The code is as follows:
s=1
a=1;
y=1;
for k=1:40
a=a/k;
y=y*x;
s=s+a*y;
end
s
Any assistance is appreciated, cheers.
EDIT:
Ok so the question is as follows:
Which mathematical function does this code approximate? (I say the exponential function.) Does it work when x = 1? (Yes.) Unfortunately, using this when x = -100 produces the answer s = 8.7364e+31. Your colleague believes that there is a silly bug in the program, and asks for your assistance. Explain the behaviour carefully and give a simple fix which produces a better result. [You must suggest a modification to the above code, or it's use. You must also check your simple fix works.]
So I somewhat understand that the problem surrounds large numbers when there is 16 (or more) orders of magnitude between terms, precision is lost, but the solution eludes me.
Thanks
EDIT:
So in the end I went with this:
s = 1;
x = -100;
a = 1;
y = 1;
x1 = 1;
for k=1:40
x1 = x/10;
a = a/k;
y = y*x1;
s = s + a*y;
end
s = s^10;
s
Not sure if it's completely correct but it returns some good approximations.

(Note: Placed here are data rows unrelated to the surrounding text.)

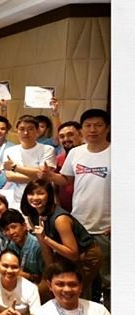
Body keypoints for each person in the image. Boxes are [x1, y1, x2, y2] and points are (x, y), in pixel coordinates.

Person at [45, 109, 111, 303]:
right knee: (81, 279)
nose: (93, 130)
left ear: (107, 128)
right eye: (88, 126)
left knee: (108, 279)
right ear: (82, 130)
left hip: (106, 228)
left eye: (98, 125)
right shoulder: (76, 153)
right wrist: (49, 175)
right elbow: (66, 179)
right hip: (79, 226)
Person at [20, 179, 102, 299]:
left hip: (87, 255)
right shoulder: (33, 215)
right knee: (45, 289)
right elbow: (45, 248)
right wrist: (50, 272)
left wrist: (45, 238)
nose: (35, 198)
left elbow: (73, 254)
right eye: (31, 193)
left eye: (40, 193)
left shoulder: (60, 219)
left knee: (72, 292)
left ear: (49, 195)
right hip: (63, 254)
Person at [3, 115, 56, 209]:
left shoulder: (47, 149)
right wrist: (36, 174)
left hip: (42, 202)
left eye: (30, 129)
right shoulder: (10, 151)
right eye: (22, 129)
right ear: (17, 131)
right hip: (18, 201)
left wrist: (15, 168)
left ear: (37, 131)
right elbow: (10, 177)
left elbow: (44, 176)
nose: (26, 133)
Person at [0, 209, 44, 286]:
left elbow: (46, 277)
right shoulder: (10, 245)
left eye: (14, 227)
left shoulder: (38, 246)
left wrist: (26, 276)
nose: (11, 232)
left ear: (24, 226)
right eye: (7, 229)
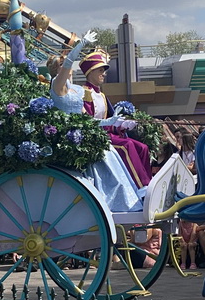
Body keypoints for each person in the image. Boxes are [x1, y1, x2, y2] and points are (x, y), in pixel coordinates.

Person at [48, 31, 143, 212]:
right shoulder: (57, 87)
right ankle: (105, 204)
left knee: (110, 152)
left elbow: (87, 121)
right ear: (57, 70)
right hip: (70, 137)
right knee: (106, 152)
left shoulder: (75, 90)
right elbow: (69, 63)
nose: (69, 68)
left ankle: (127, 202)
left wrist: (110, 122)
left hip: (83, 133)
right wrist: (80, 44)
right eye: (62, 66)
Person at [78, 48, 152, 187]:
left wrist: (122, 125)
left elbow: (110, 119)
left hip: (108, 134)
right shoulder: (85, 93)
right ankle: (142, 186)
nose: (104, 74)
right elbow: (88, 122)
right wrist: (113, 124)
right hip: (97, 137)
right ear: (90, 71)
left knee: (143, 148)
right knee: (127, 146)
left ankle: (149, 182)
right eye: (100, 70)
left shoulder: (102, 95)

exp(-100) = 3.720075976020836e-044
s = 3.722053303838800e-044
After further analysis (and unfortunately submitting the assignment), I realised increasing the number of iterations, and thus increasing terms, further improves efficiency. In fact the following was even more efficient:
s = 1;
x = -100;
a = 1;
y = 1;
x1 = 1;
for k=1:200
x1 = x/200;
a = a/k;
y = y*x1;
s = s + a*y;
end
s = s^200;
s
Which gives:
exp(-100) = 3.720075976020836e-044
s = 3.720075976020701e-044
As John points out in a comment, you have an error inside the loop. The y = y*k line does not do what you need. Look more carefully at the terms in the series for exp(x).

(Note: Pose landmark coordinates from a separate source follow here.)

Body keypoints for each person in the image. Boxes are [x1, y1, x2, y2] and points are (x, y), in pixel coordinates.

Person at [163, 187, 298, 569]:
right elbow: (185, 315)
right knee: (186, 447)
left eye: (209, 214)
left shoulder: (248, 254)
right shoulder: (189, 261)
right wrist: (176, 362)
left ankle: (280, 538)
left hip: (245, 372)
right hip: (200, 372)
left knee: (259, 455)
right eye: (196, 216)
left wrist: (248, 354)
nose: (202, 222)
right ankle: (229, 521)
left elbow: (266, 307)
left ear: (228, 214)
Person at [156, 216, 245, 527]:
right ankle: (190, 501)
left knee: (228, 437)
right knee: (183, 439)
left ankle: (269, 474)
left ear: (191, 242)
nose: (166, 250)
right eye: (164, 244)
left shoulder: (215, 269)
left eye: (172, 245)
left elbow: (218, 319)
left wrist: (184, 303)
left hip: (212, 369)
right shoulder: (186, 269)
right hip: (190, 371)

Anyway, I assume this is why you have been given this homework assignment, to learn that series like this don't converge very well for large values. Instead, you should consider how to do range reduction.
For example, can you use the identity
exp(x+y) = exp(x)*exp(y)
to your advantage? Suppose you store the value of exp(1) = 2.7182818284590452353...
Now, if I were to ask you to compute the value of exp(1.3), how would you use the above information?
exp(1.3) = exp(1)*exp(0.3)
But we KNOW the value of exp(1) already. In fact, with a little thought, this will let you reduce the range for an exponential down to needing the series to converge rapidly only for abs(x) <= 0.5.
Edit: There is a second way one can do range reduction using a variation of the same identity.
exp(x) = exp(x/2)*exp(x/2) = exp(x/2)^2
Thus, suppose you wish to compute the exponential of large number, perhaps 12.8. Getting this to converge acceptably fast will take many terms in the simple series, and there will be a great deal of subtractive cancellation happening, so you won't get good accuracy anyway. However, if we recognize that
12.8 = 2*6.4 = 2*2*3.2 = ... = 16*0.8
then IF you could efficiently compute the exponential of 0.8, then the desired value is easy to recover, perhaps by repeated squaring.
exp(12.8)
ans =
362217.449611248
a = exp(0.8)
a =
2.22554092849247
a = a*a;
a = a*a;
a = a*a;
a = a*a
362217.449611249
exp(0.8)^16
ans =
362217.449611249
Note that WHENEVER you do range reduction using methods like this, while you may incur numerical problems due to the additional computations necessary, you will usually come out way ahead due to the greatly enhanced convergence of your series.
Why do you think that's the wrong answer? Look at the last term of that sequence, and it's size, and tell me why you expect you should have an answer that's close to 0.
My original answer stated that roundoff error was the problem. That will be a problem with this basic approach, but why do you think 40 is enough terms for the appropriate mathematical ( as opposed to computer floating point arithmetic) answer.
100^40 / 40! ~= 10^31.
Woodchip has the right idea with range reduction. That's the typical approach people use to implement these kinds of functions very quickly. Once you get that all figured out, you deal with roundoff errors of alternating sequences, by summing adjacent terms within the loop, and stepping with k = 1 : 2 : 40 (for instance). That doesn't work here until you use woodchips's idea because for x = -100, the summands grow for a very long time. You need |x| < 1 to guarantee intermediate terms are shrinking, and thus a rewrite will work.